Je revois mon père rentrer du travail. Son pas était parfois lourd, mais sa présence suffisait à rassurer le monde. Il avait passé une partie de sa vie sous terre, dans les mines d'Alsace, avant de venir bâtir à Genève une autre existence. Il n'était pas un homme de grands discours. Sa tendresse passait par les gestes. Une réparation discrète. Un regard. Une présence. Un amour et une force discrète.
Je revois ma mère dans la lumière de la cuisine. Les repas du dimanche. L'odeur du café.

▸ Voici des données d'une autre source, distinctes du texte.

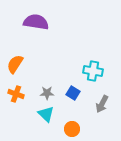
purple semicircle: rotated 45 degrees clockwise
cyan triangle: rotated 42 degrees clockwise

Les nappes soigneusement dressées.
Ces choses ordinaires que l'on croit éternelles parce qu'elles se répètent.
À l'époque, nous ne savions pas que nous étions heureux.
Nous vivions simplement.
Le bonheur possède souvent cette discrétion-là.
Puis un jour, ma mère est partie.
Et soudain, la maison n'était plus tout à fait la même.
Les meubles étaient toujours là.
Les murs n'avaient pas bougé.
Les arbres continuaient à fleurir au printemps.
Mais quelque chose d'invisible avait disparu.
Une musique.
Une chaleur.
Une voix.
Je me souviens alors de mon père.
Je le revois marcher dans cette maison devenue trop grande pour un seul cœur.
Il avançait avec dignité, sans se plaindre.
Comme beaucoup d'hommes de sa génération, il portait sa peine en silence.
Mais je crois aujourd'hui que chaque pièce lui rappelait un souvenir.
Chaque fenêtre.
Chaque objet.
Chaque arbre du jardin.
La maison était devenue un album vivant.
Et derrière chaque page se trouvait ma mère.
Les années ont passé.
La maison a changé de mains.
Le temps a poursuivi sa route.
Pourtant, lorsque résonnent les premières notes de La Maison sous les arbres, tout revient.
Je revois les soirs d'été.
Les ombres longues sur la pelouse.
Le bruit du vent dans les branches.
Les voix de mes parents.
Et cette certitude étrange que les lieux conservent une mémoire.
Les maisons vieillissent.
Les arbres grandissent puis disparaissent.
Les êtres que nous aimons s'en vont.
Mais certains souvenirs échappent au temps.
Ils demeurent quelque part en nous, comme une lumière discrète qui refuse de s'éteindre.
Alors parfois, lorsque la vie ralentit un instant, j'entre de nouveau dans cette maison.
Je retrouve mon père.
Je retrouve ma mère.
Ils sont là tous les deux.
Jeunes encore.
Ils parlent.
Ils sourient.
Et la maison sous les arbres continue d'exister.
Non plus dans le monde.
Mais dans ce territoire fragile et merveilleux que l'on appelle la mémoire.







"Nous quittons souvent les maisons de notre enfance, mais elles ne nous quittent jamais vraiment."
"Les souvenirs les plus précieux sont parfois ceux qui semblaient les plus ordinaires."
"Certaines chansons ne racontent pas une histoire : elles réveillent la nôtre."